"It was Grace who driving pass Agueke on her way back,would become haunted by the image of a destroyed village and would go to London and to Paris and to Onicha,sifting through moldy files in archives,reimagining the lives and smell of her grandmother's world for the book she would write.................................But that day as she sat at her grandmother's bedside in the fading evening light,Grace was not contemplating her future.she simply held her grandmother's hand,the palm thickened from making pottery."
This short story totally caught my attention,its one of the stories in the Famous "Chimamanda Ngozi Adichie" book THE THING AROUND YOUR NECK". You should also read AMERICANAH. I know some people who thinks that the Feminist movement was brought to African women by the western world,but this story made me realise it has always been in Existence in the African setting.
African feminism owes its origin to different dynamics than those that generated Western feminism.
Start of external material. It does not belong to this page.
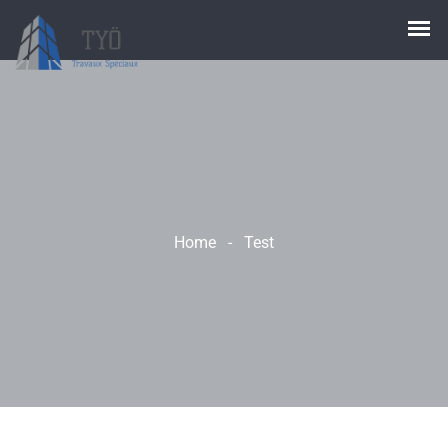
Home
-
Test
It has largely been shaped by African Women’s resistance to Western hegemony and its legacy within African culture…it does not grow out of bourgeois individualism and the patriarchal control over women within capitalist industrializing societies… The debates in many Western countries about essentialism, the female body, and radical feminism are not characteristic of the new African feminism. Rather the slowly emerging African feminism is distinctively heterosexual, pro-natal, and concerned with many “bread, butter, culture, and power” issues (Mikell, Gwendolyn. “Introduction”, in Mikell, G. ed. African Feminism: The Politics of Survival in Sub-Saharan Africa. Philadelphia: University of Pennsylvania Press.: 1997).
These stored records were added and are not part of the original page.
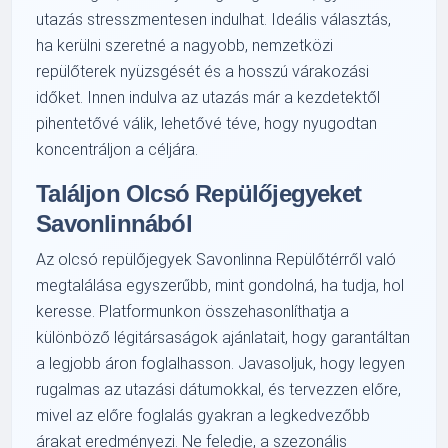
utazás stresszmentesen indulhat. Ideális választás,
ha kerülni szeretné a nagyobb, nemzetközi
repülőterek nyüzsgését és a hosszú várakozási
időket. Innen indulva az utazás már a kezdetektől
pihentetővé válik, lehetővé téve, hogy nyugodtan
koncentráljon a céljára.
Találjon Olcsó Repülőjegyeket
Savonlinnából
Az olcsó repülőjegyek Savonlinna Repülőtérről való
megtalálása egyszerűbb, mint gondolná, ha tudja, hol
keresse. Platformunkon összehasonlíthatja a
különböző légitársaságok ajánlatait, hogy garantáltan
a legjobb áron foglalhasson. Javasoljuk, hogy legyen
rugalmas az utazási dátumokkal, és tervezzen előre,
mivel az előre foglalás gyakran a legkedvezőbb
árakat eredményezi. Ne feledje, a szezonális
African Feminism is all about the struggle to remain relevant in the society,to keep being strong, to not be cheated upon by the society or family members,to not take the sole blamed for the ill in the society.according to Rudo B. Gaidzanwa,In Africa, modern feminism is rather complex. It has many manifestations and expressions, and so it is not possible to refer to a single ‘African feminism’. One strand – active in the academic arena and reacting to the devaluation and misrepresentations of various African cultures and traditions by colonialists – focused on re-capturing and re-valorising African traditions and cultures.
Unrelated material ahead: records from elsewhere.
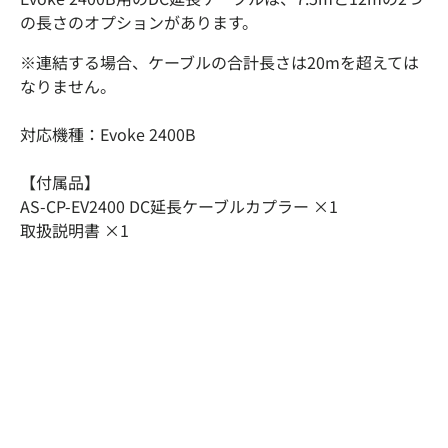
の長さのオプションがあります。
※
連結する場合、ケーブルの合計長さは20mを超えては
なりません。
対応機種：Evoke 2400B
【付属品】
AS-CP-EV2400 DC延長ケーブルカプラー ×1
取扱説明書 ×1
According to the short story,As much as Nwamgba loved that her child was trained by the colonial masters,she also hoped he never forgot his roots. It saddened her heart to see that her son whom she thought would regard his roots didn't accept it as the best way for him to thread upon but what an irony life is,his own daughter Afemefuna "Grace" took so much interest in the path her father ignored. All thanks, her grandmother was still alive to relieve all the necessary histoire. In this story, both the grandmother and granddaughter had their share of life,the pain,hurt,tears,love, joy etc.One thing aligned their minds and it was the joy they derived in valorising their culture (the potter and writer),being creators in their little way.
I would have no better Title for this story,because of the perseverance I read in every sentence of the story.and for those that do not know what African feminism is all about, I hope you get enlightened.